Stephanie Spehar, Department of Religious Studies and Anthropology, UW-Oshkosh - "Race and Human Variation: A Curriculum Development Proposal"
      Contemporary human biology variation and its implications for concepts of race will be examined in this course. Studies of modern human variation consistently assert that distinct racial categories are not biologically meaningful. However, modern humans do exhibit variation in features such as genetic traits, skin color, body shape, and response to disease. This course will look at the evolution and adaptive significance of this variation and the relationship between human variation and socially constructed racial categories. Students will be directly challenged to examine their own conceptions of race and how and why humans categorize each other into racial groups.

Back to top

Kristin Vespia, Human Development, Psychology, and Women's Studies, UW-Green Bay - "Psychology and Culture"
      In this undergraduate, upper-level course, students will learn about the intersection of culture and core areas of psychology, such as development, social and abnormal behavior, cognition, and personality by considering each of them through a cultural, global lens.
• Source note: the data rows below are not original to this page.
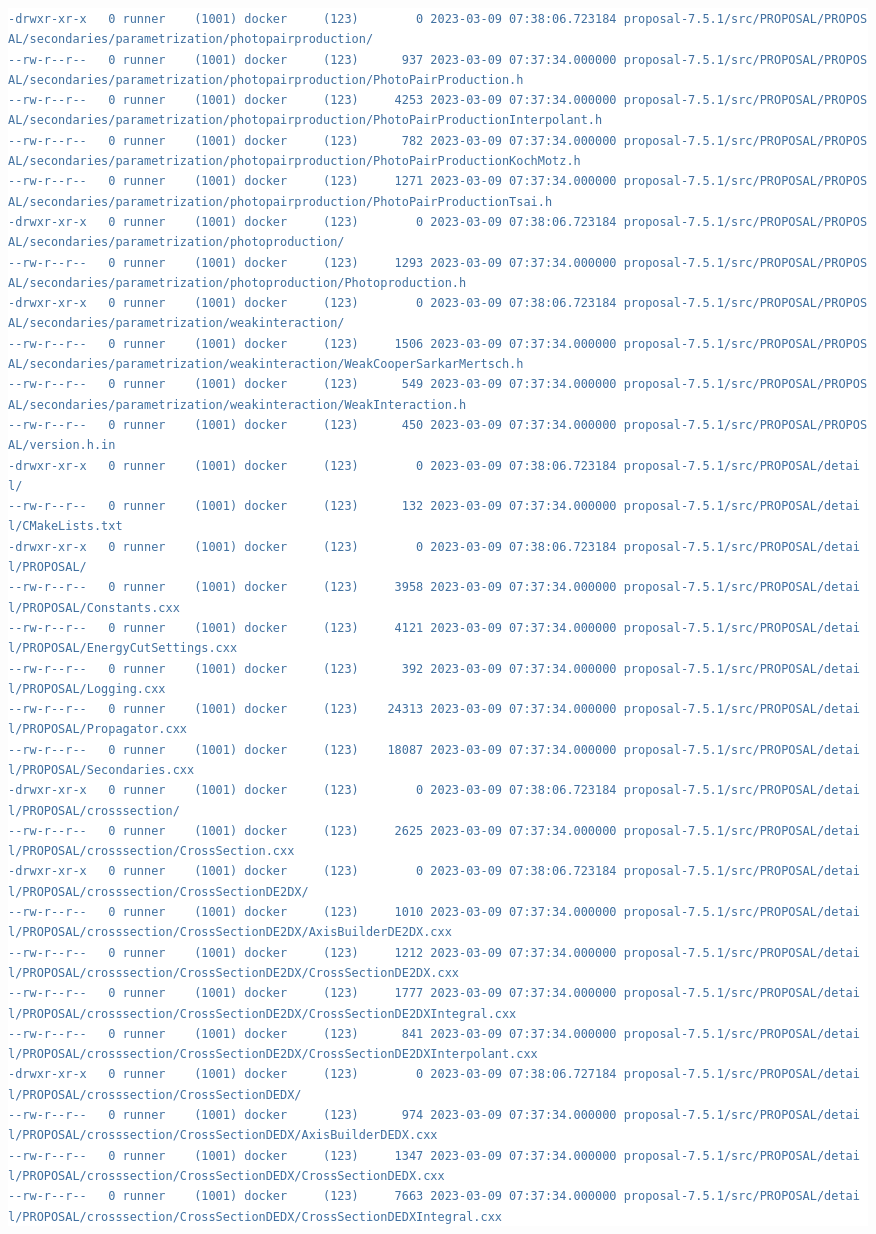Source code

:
 ```diff
-drwxr-xr-x   0 runner    (1001) docker     (123)        0 2023-03-09 07:38:06.723184 proposal-7.5.1/src/PROPOSAL/PROPOSAL/secondaries/parametrization/photopairproduction/
--rw-r--r--   0 runner    (1001) docker     (123)      937 2023-03-09 07:37:34.000000 proposal-7.5.1/src/PROPOSAL/PROPOSAL/secondaries/parametrization/photopairproduction/PhotoPairProduction.h
--rw-r--r--   0 runner    (1001) docker     (123)     4253 2023-03-09 07:37:34.000000 proposal-7.5.1/src/PROPOSAL/PROPOSAL/secondaries/parametrization/photopairproduction/PhotoPairProductionInterpolant.h
--rw-r--r--   0 runner    (1001) docker     (123)      782 2023-03-09 07:37:34.000000 proposal-7.5.1/src/PROPOSAL/PROPOSAL/secondaries/parametrization/photopairproduction/PhotoPairProductionKochMotz.h
--rw-r--r--   0 runner    (1001) docker     (123)     1271 2023-03-09 07:37:34.000000 proposal-7.5.1/src/PROPOSAL/PROPOSAL/secondaries/parametrization/photopairproduction/PhotoPairProductionTsai.h
-drwxr-xr-x   0 runner    (1001) docker     (123)        0 2023-03-09 07:38:06.723184 proposal-7.5.1/src/PROPOSAL/PROPOSAL/secondaries/parametrization/photoproduction/
--rw-r--r--   0 runner    (1001) docker     (123)     1293 2023-03-09 07:37:34.000000 proposal-7.5.1/src/PROPOSAL/PROPOSAL/secondaries/parametrization/photoproduction/Photoproduction.h
-drwxr-xr-x   0 runner    (1001) docker     (123)        0 2023-03-09 07:38:06.723184 proposal-7.5.1/src/PROPOSAL/PROPOSAL/secondaries/parametrization/weakinteraction/
--rw-r--r--   0 runner    (1001) docker     (123)     1506 2023-03-09 07:37:34.000000 proposal-7.5.1/src/PROPOSAL/PROPOSAL/secondaries/parametrization/weakinteraction/WeakCooperSarkarMertsch.h
--rw-r--r--   0 runner    (1001) docker     (123)      549 2023-03-09 07:37:34.000000 proposal-7.5.1/src/PROPOSAL/PROPOSAL/secondaries/parametrization/weakinteraction/WeakInteraction.h
--rw-r--r--   0 runner    (1001) docker     (123)      450 2023-03-09 07:37:34.000000 proposal-7.5.1/src/PROPOSAL/PROPOSAL/version.h.in
-drwxr-xr-x   0 runner    (1001) docker     (123)        0 2023-03-09 07:38:06.723184 proposal-7.5.1/src/PROPOSAL/detail/
--rw-r--r--   0 runner    (1001) docker     (123)      132 2023-03-09 07:37:34.000000 proposal-7.5.1/src/PROPOSAL/detail/CMakeLists.txt
-drwxr-xr-x   0 runner    (1001) docker     (123)        0 2023-03-09 07:38:06.723184 proposal-7.5.1/src/PROPOSAL/detail/PROPOSAL/
--rw-r--r--   0 runner    (1001) docker     (123)     3958 2023-03-09 07:37:34.000000 proposal-7.5.1/src/PROPOSAL/detail/PROPOSAL/Constants.cxx
--rw-r--r--   0 runner    (1001) docker     (123)     4121 2023-03-09 07:37:34.000000 proposal-7.5.1/src/PROPOSAL/detail/PROPOSAL/EnergyCutSettings.cxx
--rw-r--r--   0 runner    (1001) docker     (123)      392 2023-03-09 07:37:34.000000 proposal-7.5.1/src/PROPOSAL/detail/PROPOSAL/Logging.cxx
--rw-r--r--   0 runner    (1001) docker     (123)    24313 2023-03-09 07:37:34.000000 proposal-7.5.1/src/PROPOSAL/detail/PROPOSAL/Propagator.cxx
--rw-r--r--   0 runner    (1001) docker     (123)    18087 2023-03-09 07:37:34.000000 proposal-7.5.1/src/PROPOSAL/detail/PROPOSAL/Secondaries.cxx
-drwxr-xr-x   0 runner    (1001) docker     (123)        0 2023-03-09 07:38:06.723184 proposal-7.5.1/src/PROPOSAL/detail/PROPOSAL/crosssection/
--rw-r--r--   0 runner    (1001) docker     (123)     2625 2023-03-09 07:37:34.000000 proposal-7.5.1/src/PROPOSAL/detail/PROPOSAL/crosssection/CrossSection.cxx
-drwxr-xr-x   0 runner    (1001) docker     (123)        0 2023-03-09 07:38:06.723184 proposal-7.5.1/src/PROPOSAL/detail/PROPOSAL/crosssection/CrossSectionDE2DX/
--rw-r--r--   0 runner    (1001) docker     (123)     1010 2023-03-09 07:37:34.000000 proposal-7.5.1/src/PROPOSAL/detail/PROPOSAL/crosssection/CrossSectionDE2DX/AxisBuilderDE2DX.cxx
--rw-r--r--   0 runner    (1001) docker     (123)     1212 2023-03-09 07:37:34.000000 proposal-7.5.1/src/PROPOSAL/detail/PROPOSAL/crosssection/CrossSectionDE2DX/CrossSectionDE2DX.cxx
--rw-r--r--   0 runner    (1001) docker     (123)     1777 2023-03-09 07:37:34.000000 proposal-7.5.1/src/PROPOSAL/detail/PROPOSAL/crosssection/CrossSectionDE2DX/CrossSectionDE2DXIntegral.cxx
--rw-r--r--   0 runner    (1001) docker     (123)      841 2023-03-09 07:37:34.000000 proposal-7.5.1/src/PROPOSAL/detail/PROPOSAL/crosssection/CrossSectionDE2DX/CrossSectionDE2DXInterpolant.cxx
-drwxr-xr-x   0 runner    (1001) docker     (123)        0 2023-03-09 07:38:06.727184 proposal-7.5.1/src/PROPOSAL/detail/PROPOSAL/crosssection/CrossSectionDEDX/
--rw-r--r--   0 runner    (1001) docker     (123)      974 2023-03-09 07:37:34.000000 proposal-7.5.1/src/PROPOSAL/detail/PROPOSAL/crosssection/CrossSectionDEDX/AxisBuilderDEDX.cxx
--rw-r--r--   0 runner    (1001) docker     (123)     1347 2023-03-09 07:37:34.000000 proposal-7.5.1/src/PROPOSAL/detail/PROPOSAL/crosssection/CrossSectionDEDX/CrossSectionDEDX.cxx
--rw-r--r--   0 runner    (1001) docker     (123)     7663 2023-03-09 07:37:34.000000 proposal-7.5.1/src/PROPOSAL/detail/PROPOSAL/crosssection/CrossSectionDEDX/CrossSectionDEDXIntegral.cxx
```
Students will be exposed to course content via traditional lectures, discussions, audio-visual presentations, a group project, and in-class activities.

Back to top

Guadalupe Vidales, Criminal Justice Department, UW-Parkside - "Latinos/as and the Law"
      This course will critically examine the various experiences Latinos/as face in the criminal justice system. Topics will include immigration, education, and transnational issues. The course will also describe the purpose, creation, and the enforcement of law. Students will examine the role of law in specific domains of everyday life, such as work, education and political representation and participation, and the role of civil rights strategies in effecting social change through the law.

Back to top

Ezra Zeitler, Department of Geography and Anthropology, UW-Eau Claire - "Ethnic Geographies Course Development"
      This upper-level course will have a particular focus on late twentieth-century immigration to the U.S. and its impacts on the demographic, economic, and social geographies of cities, suburbs, and rural areas. A laboratory component will instruct students how to utilize geographic information systems (GIS) to approach scholarship in ethnic geography from quantitative and qualitative perspectives.